_What the task requires:_
Reproduce the listing below line for line, changing nothing in any entry.

----- Material for this task -----

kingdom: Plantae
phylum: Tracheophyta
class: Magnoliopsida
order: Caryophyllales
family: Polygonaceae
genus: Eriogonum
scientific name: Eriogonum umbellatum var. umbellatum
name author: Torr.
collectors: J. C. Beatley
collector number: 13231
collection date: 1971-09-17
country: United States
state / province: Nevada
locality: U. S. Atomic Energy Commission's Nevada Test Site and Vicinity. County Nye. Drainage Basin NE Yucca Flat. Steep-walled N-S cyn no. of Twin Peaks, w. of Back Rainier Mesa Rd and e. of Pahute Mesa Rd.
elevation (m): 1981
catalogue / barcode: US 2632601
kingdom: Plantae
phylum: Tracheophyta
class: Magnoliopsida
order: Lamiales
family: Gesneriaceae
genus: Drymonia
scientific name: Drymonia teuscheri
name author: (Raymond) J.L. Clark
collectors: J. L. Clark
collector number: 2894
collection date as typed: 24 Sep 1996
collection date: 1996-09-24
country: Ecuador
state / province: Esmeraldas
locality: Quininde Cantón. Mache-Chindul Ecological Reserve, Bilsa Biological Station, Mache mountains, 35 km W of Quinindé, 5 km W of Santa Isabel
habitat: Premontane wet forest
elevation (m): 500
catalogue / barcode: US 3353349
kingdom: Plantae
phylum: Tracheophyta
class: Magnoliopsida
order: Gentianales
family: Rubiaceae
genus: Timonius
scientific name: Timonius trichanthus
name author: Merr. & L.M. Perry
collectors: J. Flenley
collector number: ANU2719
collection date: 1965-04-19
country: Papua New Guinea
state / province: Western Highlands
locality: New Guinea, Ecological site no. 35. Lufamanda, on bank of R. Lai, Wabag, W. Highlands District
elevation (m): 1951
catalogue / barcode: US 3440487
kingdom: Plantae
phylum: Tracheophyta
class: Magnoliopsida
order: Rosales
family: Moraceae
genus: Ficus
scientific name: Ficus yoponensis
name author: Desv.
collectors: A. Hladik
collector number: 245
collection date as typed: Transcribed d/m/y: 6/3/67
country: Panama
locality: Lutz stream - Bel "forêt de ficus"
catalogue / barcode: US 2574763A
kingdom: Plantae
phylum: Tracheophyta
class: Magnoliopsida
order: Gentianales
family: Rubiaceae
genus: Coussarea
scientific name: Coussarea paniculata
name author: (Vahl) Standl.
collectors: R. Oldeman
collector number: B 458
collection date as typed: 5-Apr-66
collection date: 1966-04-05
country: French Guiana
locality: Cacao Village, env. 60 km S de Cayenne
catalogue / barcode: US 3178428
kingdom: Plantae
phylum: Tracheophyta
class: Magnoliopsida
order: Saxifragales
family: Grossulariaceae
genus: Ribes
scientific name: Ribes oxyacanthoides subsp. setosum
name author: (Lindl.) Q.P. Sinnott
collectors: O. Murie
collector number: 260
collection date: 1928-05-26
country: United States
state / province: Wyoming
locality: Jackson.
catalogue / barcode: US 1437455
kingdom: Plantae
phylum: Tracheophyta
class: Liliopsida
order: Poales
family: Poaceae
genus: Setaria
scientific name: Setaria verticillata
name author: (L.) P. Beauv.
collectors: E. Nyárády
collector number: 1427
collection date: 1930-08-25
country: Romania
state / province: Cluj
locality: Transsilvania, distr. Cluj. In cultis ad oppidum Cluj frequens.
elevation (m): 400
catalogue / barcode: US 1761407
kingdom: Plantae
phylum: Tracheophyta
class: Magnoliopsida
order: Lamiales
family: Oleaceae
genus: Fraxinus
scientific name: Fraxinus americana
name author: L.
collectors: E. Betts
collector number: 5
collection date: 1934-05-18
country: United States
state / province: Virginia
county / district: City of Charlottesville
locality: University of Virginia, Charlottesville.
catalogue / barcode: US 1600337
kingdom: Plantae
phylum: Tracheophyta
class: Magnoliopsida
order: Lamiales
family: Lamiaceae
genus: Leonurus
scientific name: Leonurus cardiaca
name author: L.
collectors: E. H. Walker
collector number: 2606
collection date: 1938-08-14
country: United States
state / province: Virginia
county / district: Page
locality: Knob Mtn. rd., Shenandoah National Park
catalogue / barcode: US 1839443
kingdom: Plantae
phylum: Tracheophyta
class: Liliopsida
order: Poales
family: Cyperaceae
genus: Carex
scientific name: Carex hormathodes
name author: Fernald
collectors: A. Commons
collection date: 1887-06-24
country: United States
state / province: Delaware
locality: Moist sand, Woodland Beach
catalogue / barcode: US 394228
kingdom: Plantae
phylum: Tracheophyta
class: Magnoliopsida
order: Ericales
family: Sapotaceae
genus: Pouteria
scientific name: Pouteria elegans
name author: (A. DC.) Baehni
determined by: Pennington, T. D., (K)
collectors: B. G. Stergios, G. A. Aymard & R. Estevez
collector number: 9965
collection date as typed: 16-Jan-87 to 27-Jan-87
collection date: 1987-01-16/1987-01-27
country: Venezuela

-----

_Response to the task:_
kingdom: Plantae
phylum: Tracheophyta
class: Magnoliopsida
order: Caryophyllales
family: Polygonaceae
genus: Eriogonum
scientific name: Eriogonum umbellatum var. umbellatum
name author: Torr.
collectors: J. C. Beatley
collector number: 13231
collection date: 1971-09-17
country: United States
state / province: Nevada
locality: U. S. Atomic Energy Commission's Nevada Test Site and Vicinity. County Nye. Drainage Basin NE Yucca Flat. Steep-walled N-S cyn no. of Twin Peaks, w. of Back Rainier Mesa Rd and e. of Pahute Mesa Rd.
elevation (m): 1981
catalogue / barcode: US 2632601
kingdom: Plantae
phylum: Tracheophyta
class: Magnoliopsida
order: Lamiales
family: Gesneriaceae
genus: Drymonia
scientific name: Drymonia teuscheri
name author: (Raymond) J.L. Clark
collectors: J. L. Clark
collector number: 2894
collection date as typed: 24 Sep 1996
collection date: 1996-09-24
country: Ecuador
state / province: Esmeraldas
locality: Quininde Cantón. Mache-Chindul Ecological Reserve, Bilsa Biological Station, Mache mountains, 35 km W of Quinindé, 5 km W of Santa Isabel
habitat: Premontane wet forest
elevation (m): 500
catalogue / barcode: US 3353349
kingdom: Plantae
phylum: Tracheophyta
class: Magnoliopsida
order: Gentianales
family: Rubiaceae
genus: Timonius
scientific name: Timonius trichanthus
name author: Merr. & L.M. Perry
collectors: J. Flenley
collector number: ANU2719
collection date: 1965-04-19
country: Papua New Guinea
state / province: Western Highlands
locality: New Guinea, Ecological site no. 35. Lufamanda, on bank of R. Lai, Wabag, W. Highlands District
elevation (m): 1951
catalogue / barcode: US 3440487
kingdom: Plantae
phylum: Tracheophyta
class: Magnoliopsida
order: Rosales
family: Moraceae
genus: Ficus
scientific name: Ficus yoponensis
name author: Desv.
collectors: A. Hladik
collector number: 245
collection date as typed: Transcribed d/m/y: 6/3/67
country: Panama
locality: Lutz stream - Bel "forêt de ficus"
catalogue / barcode: US 2574763A
kingdom: Plantae
phylum: Tracheophyta
class: Magnoliopsida
order: Gentianales
family: Rubiaceae
genus: Coussarea
scientific name: Coussarea paniculata
name author: (Vahl) Standl.
collectors: R. Oldeman
collector number: B 458
collection date as typed: 5-Apr-66
collection date: 1966-04-05
country: French Guiana
locality: Cacao Village, env. 60 km S de Cayenne
catalogue / barcode: US 3178428
kingdom: Plantae
phylum: Tracheophyta
class: Magnoliopsida
order: Saxifragales
family: Grossulariaceae
genus: Ribes
scientific name: Ribes oxyacanthoides subsp. setosum
name author: (Lindl.) Q.P. Sinnott
collectors: O. Murie
collector number: 260
collection date: 1928-05-26
country: United States
state / province: Wyoming
locality: Jackson.
catalogue / barcode: US 1437455
kingdom: Plantae
phylum: Tracheophyta
class: Liliopsida
order: Poales
family: Poaceae
genus: Setaria
scientific name: Setaria verticillata
name author: (L.) P. Beauv.
collectors: E. Nyárády
collector number: 1427
collection date: 1930-08-25
country: Romania
state / province: Cluj
locality: Transsilvania, distr. Cluj. In cultis ad oppidum Cluj frequens.
elevation (m): 400
catalogue / barcode: US 1761407
kingdom: Plantae
phylum: Tracheophyta
class: Magnoliopsida
order: Lamiales
family: Oleaceae
genus: Fraxinus
scientific name: Fraxinus americana
name author: L.
collectors: E. Betts
collector number: 5
collection date: 1934-05-18
country: United States
state / province: Virginia
county / district: City of Charlottesville
locality: University of Virginia, Charlottesville.
catalogue / barcode: US 1600337
kingdom: Plantae
phylum: Tracheophyta
class: Magnoliopsida
order: Lamiales
family: Lamiaceae
genus: Leonurus
scientific name: Leonurus cardiaca
name author: L.
collectors: E. H. Walker
collector number: 2606
collection date: 1938-08-14
country: United States
state / province: Virginia
county / district: Page
locality: Knob Mtn. rd., Shenandoah National Park
catalogue / barcode: US 1839443
kingdom: Plantae
phylum: Tracheophyta
class: Liliopsida
order: Poales
family: Cyperaceae
genus: Carex
scientific name: Carex hormathodes
name author: Fernald
collectors: A. Commons
collection date: 1887-06-24
country: United States
state / province: Delaware
locality: Moist sand, Woodland Beach
catalogue / barcode: US 394228
kingdom: Plantae
phylum: Tracheophyta
class: Magnoliopsida
order: Ericales
family: Sapotaceae
genus: Pouteria
scientific name: Pouteria elegans
name author: (A. DC.) Baehni
determined by: Pennington, T. D., (K)
collectors: B. G. Stergios, G. A. Aymard & R. Estevez
collector number: 9965
collection date as typed: 16-Jan-87 to 27-Jan-87
collection date: 1987-01-16/1987-01-27
country: Venezuela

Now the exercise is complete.